Re: Hadoop cluster/monitoring
Posted by Harsh J <ha...@cloudera.com>.
Nagaraju,
On Wed, Aug 8, 2012 at 10:52 PM, Nagaraju Bingi
<na...@persistent.co.in> wrote:
> Hi,
>
> I'm beginner in Hadoop concepts. I have few basic questions:
> 1) looking for APIs to retrieve the capacity of the cluster. so that i can write a script to when to add a new slave node to the cluster
>
> a) No.of Task trackers and capacity of each task tracker to spawn max No.of Mappers
For this, see: http://hadoop.apache.org/common/docs/stable/api/org/apache/hadoop/mapred/ClusterStatus.html
> b) CPU,RAM and disk capacity of each tracker
Rely on other tools to provide this one.
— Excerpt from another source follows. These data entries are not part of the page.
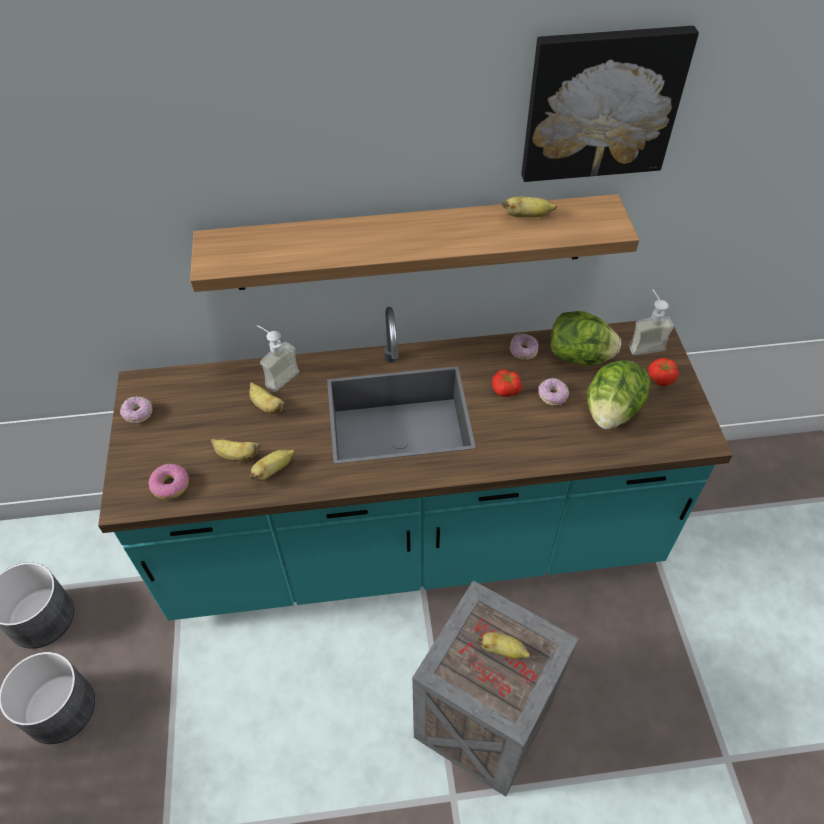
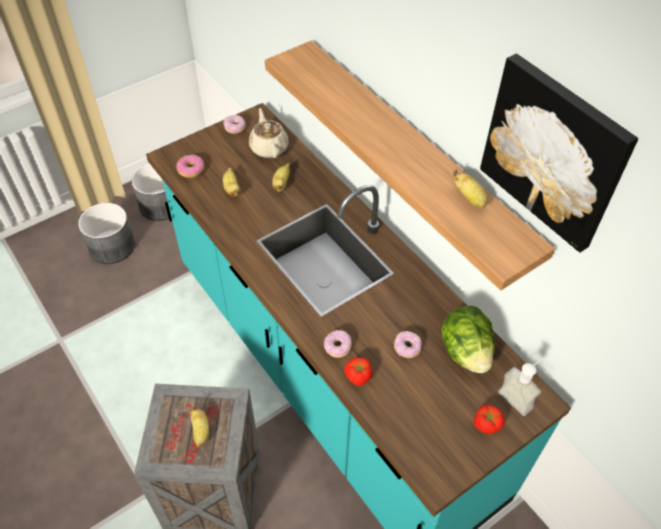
camera: 60 degrees right, 0 degrees up
(199, 394) = (269, 147): none -> beige teapot
(273, 470) = (231, 212): banana -> none
(277, 375) = (311, 176): soap dispenser -> none
(506, 390) = (391, 314): tomato -> tomato (357, 376)
(523, 351) = (441, 309): donut -> donut (337, 347)
(611, 411) = (420, 397): lettuce -> none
Tools such as Ganglia and
Nagios can report this, for instance.
> c) how to decide to add a new slave node to the cluster
This is highly dependent on the workload that is required out of your clusters.
> 2) what is the API to retrieve metrics like current usage of resources and currently running/spawned Mappers/Reducers
See 1.a. for some, and 1.b for some more.
> 3) what is the purpose of Hadoop-common?Is it API to interact with hadoop
Hadoop Common encapsulates the utilities shared by both of the other
sub-projects - MapReduce and HDFS. Among other things, it does provide
a general interaction API for all things 'Hadoop'
--
Harsh J